Des stations à la Rotonde, la Rabaterie, le lycée Nadaud...

Concrètement, que prévoient les plans de l’ADTT ? En fait l’association est partie de l’idée de la CFDT, défendue par de nombreux élus, qu’il faut remettre en place une navette ferroviaire Tours/SPDC pour faciliter les correspondances avec les TGV. Leur objectif est tout simple : au lieu d’avoir juste un train qui fasse l’aller retour entre les deux gares (ce qui ne serait pas du tout rentable financièrement aux heures sans correspondances), et si on prolongeait cette ligne vers la Rabaterie, le lycée Martin Nadaud puis les bords de Loire ? On aurait alors un train sur les premiers kilomètres, puis un tram dans la ville jusqu’à la frontière avec La-Ville-aux-Dames avec le même matériel. De quoi peut-être atteindre les 30 000 voyageurs nécessaires chaque jour pour rendre un tram économiquement intéressant.

Ce projet est-il réalisable ? L’ADTT qui le propose après consultation de la CFDT explique que oui (mais sans le chiffrer). Le tram-train partirait de la gare de Tours et emprunterait une voie SNCF aujourd’hui inutilisée (si la compagnie ferroviaire accepte de la céder). Au niveau de la Rotonde, une station serait aménagée pour que les rames se croisent, le pont serait élargi puis les voyageurs poursuivraient jusqu’à la gare de St-Pierre-des-Corps, « ce serait moins coûteux qu’une ligne toute neuve ou que de faire passer un tram Rue Édouard Vaillant par exemple » souligne Vincent Degeorge.

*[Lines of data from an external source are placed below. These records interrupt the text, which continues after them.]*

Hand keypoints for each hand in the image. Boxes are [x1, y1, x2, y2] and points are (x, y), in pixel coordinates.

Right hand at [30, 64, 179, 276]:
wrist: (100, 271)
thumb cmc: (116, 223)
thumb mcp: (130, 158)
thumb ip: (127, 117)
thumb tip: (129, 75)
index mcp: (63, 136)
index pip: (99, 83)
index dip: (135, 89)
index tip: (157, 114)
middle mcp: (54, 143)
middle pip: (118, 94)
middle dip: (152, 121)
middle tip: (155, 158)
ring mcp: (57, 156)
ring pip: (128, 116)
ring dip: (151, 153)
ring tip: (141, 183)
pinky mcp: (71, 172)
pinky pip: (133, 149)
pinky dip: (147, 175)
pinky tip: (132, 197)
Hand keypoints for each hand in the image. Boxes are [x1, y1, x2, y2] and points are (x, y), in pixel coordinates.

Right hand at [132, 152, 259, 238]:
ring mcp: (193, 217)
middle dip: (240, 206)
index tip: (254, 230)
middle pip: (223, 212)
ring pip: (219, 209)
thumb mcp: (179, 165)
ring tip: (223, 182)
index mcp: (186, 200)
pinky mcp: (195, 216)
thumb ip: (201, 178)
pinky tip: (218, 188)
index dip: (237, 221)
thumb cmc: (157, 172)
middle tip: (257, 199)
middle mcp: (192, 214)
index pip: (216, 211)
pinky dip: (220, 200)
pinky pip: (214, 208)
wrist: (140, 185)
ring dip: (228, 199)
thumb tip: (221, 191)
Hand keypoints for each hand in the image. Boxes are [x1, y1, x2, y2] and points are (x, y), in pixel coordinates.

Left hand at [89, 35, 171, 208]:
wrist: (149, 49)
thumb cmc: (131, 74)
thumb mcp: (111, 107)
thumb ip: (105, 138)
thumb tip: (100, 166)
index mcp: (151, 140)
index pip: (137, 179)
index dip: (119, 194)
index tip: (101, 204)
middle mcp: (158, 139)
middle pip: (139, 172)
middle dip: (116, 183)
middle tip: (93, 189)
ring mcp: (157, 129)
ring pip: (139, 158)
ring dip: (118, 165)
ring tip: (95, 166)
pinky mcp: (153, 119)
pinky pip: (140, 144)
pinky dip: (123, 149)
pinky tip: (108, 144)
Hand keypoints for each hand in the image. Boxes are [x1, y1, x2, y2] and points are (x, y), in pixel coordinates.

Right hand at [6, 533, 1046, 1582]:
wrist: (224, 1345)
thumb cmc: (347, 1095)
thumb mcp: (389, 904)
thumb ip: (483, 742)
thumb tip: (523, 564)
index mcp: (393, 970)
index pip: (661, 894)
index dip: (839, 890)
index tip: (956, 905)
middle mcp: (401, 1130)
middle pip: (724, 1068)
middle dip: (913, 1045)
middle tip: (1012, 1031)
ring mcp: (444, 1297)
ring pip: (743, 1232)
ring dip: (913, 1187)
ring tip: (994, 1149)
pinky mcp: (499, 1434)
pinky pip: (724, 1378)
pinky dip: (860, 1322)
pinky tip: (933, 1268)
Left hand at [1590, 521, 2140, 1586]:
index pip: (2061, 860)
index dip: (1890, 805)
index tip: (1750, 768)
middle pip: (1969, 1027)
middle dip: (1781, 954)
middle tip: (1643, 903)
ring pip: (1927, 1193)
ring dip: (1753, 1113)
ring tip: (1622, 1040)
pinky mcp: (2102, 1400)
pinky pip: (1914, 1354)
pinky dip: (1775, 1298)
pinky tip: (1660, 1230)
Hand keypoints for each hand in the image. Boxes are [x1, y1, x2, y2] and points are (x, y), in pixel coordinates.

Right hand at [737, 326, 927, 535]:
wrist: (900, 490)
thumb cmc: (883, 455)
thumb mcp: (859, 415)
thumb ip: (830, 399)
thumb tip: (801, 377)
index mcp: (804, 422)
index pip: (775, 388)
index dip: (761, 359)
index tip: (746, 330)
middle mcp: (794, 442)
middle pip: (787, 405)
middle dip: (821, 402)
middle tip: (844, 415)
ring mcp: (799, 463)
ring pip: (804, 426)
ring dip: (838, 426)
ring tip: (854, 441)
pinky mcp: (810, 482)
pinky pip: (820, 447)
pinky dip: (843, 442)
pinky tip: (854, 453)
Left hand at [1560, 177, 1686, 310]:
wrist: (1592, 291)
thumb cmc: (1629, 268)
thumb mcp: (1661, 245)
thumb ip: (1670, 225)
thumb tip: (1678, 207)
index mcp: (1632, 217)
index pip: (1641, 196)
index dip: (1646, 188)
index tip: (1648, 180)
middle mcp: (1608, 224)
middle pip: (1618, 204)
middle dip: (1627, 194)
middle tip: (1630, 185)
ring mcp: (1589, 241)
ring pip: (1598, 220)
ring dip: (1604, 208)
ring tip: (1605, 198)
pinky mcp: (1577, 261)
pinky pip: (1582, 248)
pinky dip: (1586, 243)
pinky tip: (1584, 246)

3 ans pour convaincre les élus

Arrivé au parking de la gare TGV, le tram-train ferait demi-tour et partirait vers la mairie par la Rue Pierre & Marie Curie « que l’on peut imaginer entièrement dédiée au tram même si cela supprime des places de stationnement », puis donc la Rabataerie, la Rue Lénine, le lycée Nadaud et enfin les bords de Loire où un parking relais est envisagé « par exemple sur le site actuel de Primagaz qui va déménager. Cela permettrait d’intéresser des gens de l’extérieur de l’agglo qui veulent venir prendre le TGV mais ne peuvent pas se garer. »

Le plan de la ligne de tram-train proposé par l'ADTT.

Devant impérativement être complété par un projet de bus qui desservira correctement le Nord de St-Pierre-des-Corps mais aussi les Atlantes voire le parc expo, cette éventuelle ligne de tram-train présentée aux élus la semaine dernière par courrier ne pourra se réaliser qu’avec la collaboration de tous les acteurs : SNCF, Tours Métropole mais aussi la région Centre-Val de Loire. Sans doute le point le plus épineux. Philippe Briand a annoncé que les discussions officielles sur la 3ème ligne de tram débuteront dès le lancement des travaux de la ligne B, soit à l’horizon 2021-2022, l’ADTT a donc 3 ans devant elle pour prouver que cette idée est la plus ambitieuse.

Olivier Collet

De son côté, la CFDT poursuit sur sa lancée et son projet de navette reliant juste les gares de Tours et St-Pierre-des-Corps sans chiffrer son potentiel de passagers. Elle propose depuis peu une variante qui arriverait au sud de la gare, via un pont de 25m à voie unique qui traverserait les rails (détails ici).

Le syndicat a rencontré le député LREM de Tours Philippe Chalumeau vendredi dernier pour lui en parler, ce dernier jugeant le projet « simple, économe d’espace et facile à réaliser » et il s’est engagé à agir dans son sens auprès des autres élus et de la SNCF tout en n’ayant pas de réponse sur la fréquentation de cette ligne.

Pour Tours Métropole, Frédéric Augis aussi s’est engagé à étudier le dossier avec sa variante. La CFDT doit rencontrer prochainement Fabienne Colboc et Sophie Auconie (députées) et Pierre Louault (sénateur) pour d’autres rendez-vous sur la navette espérant que le sujet sera au centre du débat des municipales 2020 pour une entrée en service le plus rapidement possible.